The cunning wretch, for I cannot call him by any other name, smiled, and said: "Certainly, my dear sir," and afterward gave me a letter of credit on a Mr. Kauman, a half-agent, half-banker, then residing at New York. I returned to Mill Grove, made all preparatory plans for my departure, bid a sad adieu to my Lucy and her family, and walked to New York. But never mind the journey; it was winter, the country lay under a covering of snow, but withal I reached New York on the third day, late in the evening.

Once there, I made for the house of a Mrs. Palmer, a lady of excellent qualities, who received me with the utmost kindness, and later on the same evening I went to the house of your grand-uncle, Benjamin Bakewell, then a rich merchant of New York, managing the concerns of the house of Guelt, bankers, of London. I was the bearer of a letter from Mr. Bakewell, of Fatland Ford, to this brother of his, and there I was again most kindly received and housed.

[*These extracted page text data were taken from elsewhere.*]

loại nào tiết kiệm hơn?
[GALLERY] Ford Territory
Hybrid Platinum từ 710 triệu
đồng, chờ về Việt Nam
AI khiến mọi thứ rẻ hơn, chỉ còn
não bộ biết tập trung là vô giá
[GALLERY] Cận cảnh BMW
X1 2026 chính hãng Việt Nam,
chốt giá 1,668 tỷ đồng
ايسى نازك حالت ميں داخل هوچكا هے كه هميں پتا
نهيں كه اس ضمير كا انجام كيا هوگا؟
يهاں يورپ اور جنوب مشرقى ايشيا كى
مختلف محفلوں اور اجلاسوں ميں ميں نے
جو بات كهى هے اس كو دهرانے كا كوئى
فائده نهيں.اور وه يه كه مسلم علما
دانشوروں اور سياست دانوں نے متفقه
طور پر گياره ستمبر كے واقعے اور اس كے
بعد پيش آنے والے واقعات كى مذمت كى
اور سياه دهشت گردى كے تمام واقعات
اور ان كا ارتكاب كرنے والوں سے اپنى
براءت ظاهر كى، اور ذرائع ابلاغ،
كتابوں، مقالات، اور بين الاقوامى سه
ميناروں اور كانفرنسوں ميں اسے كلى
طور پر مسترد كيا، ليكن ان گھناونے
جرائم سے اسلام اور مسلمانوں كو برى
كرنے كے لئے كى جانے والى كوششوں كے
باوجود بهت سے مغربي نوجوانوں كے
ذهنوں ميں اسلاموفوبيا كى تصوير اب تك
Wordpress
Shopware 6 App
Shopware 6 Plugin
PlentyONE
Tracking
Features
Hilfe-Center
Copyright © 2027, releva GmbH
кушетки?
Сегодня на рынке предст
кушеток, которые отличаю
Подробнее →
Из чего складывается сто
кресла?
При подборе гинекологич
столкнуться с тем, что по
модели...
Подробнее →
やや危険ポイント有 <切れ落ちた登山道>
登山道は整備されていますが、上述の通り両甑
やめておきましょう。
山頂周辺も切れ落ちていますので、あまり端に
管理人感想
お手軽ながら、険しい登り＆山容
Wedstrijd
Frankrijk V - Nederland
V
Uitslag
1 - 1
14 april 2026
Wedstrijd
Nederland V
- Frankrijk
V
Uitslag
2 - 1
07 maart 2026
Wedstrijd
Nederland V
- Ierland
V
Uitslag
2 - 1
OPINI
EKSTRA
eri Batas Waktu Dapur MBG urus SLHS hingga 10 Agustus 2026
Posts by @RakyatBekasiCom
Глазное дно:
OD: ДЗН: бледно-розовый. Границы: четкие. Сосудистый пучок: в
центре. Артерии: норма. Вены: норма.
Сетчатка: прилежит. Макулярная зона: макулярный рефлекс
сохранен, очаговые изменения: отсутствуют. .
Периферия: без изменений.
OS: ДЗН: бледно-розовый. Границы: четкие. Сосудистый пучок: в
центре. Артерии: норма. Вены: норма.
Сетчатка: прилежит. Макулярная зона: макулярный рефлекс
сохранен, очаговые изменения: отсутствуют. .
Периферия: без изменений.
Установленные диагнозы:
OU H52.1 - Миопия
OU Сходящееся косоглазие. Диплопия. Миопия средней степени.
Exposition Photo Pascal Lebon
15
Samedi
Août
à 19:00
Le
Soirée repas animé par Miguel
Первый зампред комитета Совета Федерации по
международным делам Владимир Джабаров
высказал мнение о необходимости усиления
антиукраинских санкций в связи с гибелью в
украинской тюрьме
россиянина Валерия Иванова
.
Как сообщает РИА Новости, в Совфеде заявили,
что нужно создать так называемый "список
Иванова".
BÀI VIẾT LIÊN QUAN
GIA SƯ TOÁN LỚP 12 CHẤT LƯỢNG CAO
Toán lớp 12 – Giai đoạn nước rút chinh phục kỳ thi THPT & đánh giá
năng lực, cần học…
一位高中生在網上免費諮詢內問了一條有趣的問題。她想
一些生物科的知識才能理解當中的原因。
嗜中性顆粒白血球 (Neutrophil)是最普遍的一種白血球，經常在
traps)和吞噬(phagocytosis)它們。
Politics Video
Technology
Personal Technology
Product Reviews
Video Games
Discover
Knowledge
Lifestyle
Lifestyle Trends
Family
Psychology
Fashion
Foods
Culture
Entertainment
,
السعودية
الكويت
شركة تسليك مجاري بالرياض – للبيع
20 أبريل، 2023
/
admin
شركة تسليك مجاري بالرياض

The next day I called on Mr. Kauman; he read Da Costa's letter, smiled, and after a while told me he had nothing to give me, and in plain terms said that instead of a letter of credit, Da Costa—that rascal!—had written and advised him to have me arrested and shipped to Canton. The blood rose to my temples, and well it was that I had no weapon about me, for I feel even now quite assured that his heart must have received the result of my wrath. I left him half bewildered, half mad, and went to Mrs. Palmer, and spoke to her of my purpose of returning at once to Philadelphia and there certainly murdering Da Costa. Women have great power over me at any time, and perhaps under all circumstances. Mrs. Palmer quieted me, spoke religiously of the cruel sin I thought of committing, and, at last, persuaded me to relinquish the direful plan. I returned to Mr. Bakewell's low-spirited and mournful, but said not a word about all that had passed. The next morning my sad visage showed something was wrong, and I at last gave vent to my outraged feelings.